(Beginning of RECORDS FOR THIS TASK)

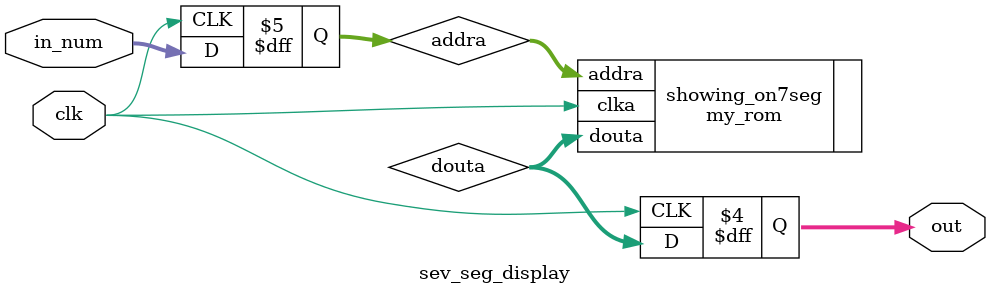
<source format=v>
`timescale 1ns / 1ps
module sev_seg_display(
    output reg [6:0] out=0,
    input [3:0] in_num,
    input clk
    );
   
	reg [3:0] addra=0;
	wire [6:0] douta;
	my_rom showing_on7seg (
  .clka(clk), // input clka
  .addra(addra), // input [3 : 0] addra
  .douta(douta) // output [6 : 0] douta
   );
	 
	always @(posedge clk) begin
    
      addra<=in_num;
      out<=douta;

	end
	 
	 

endmodule

</source>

(End of RECORDS FOR THIS TASK)

→ **TASK GOAL**
Return each line from the entries above that includes "addra".

→ **EXERCISE SOLUTION**
	reg [3:0] addra=0;
  .addra(addra), // input [3 : 0] addra
      addra<=in_num;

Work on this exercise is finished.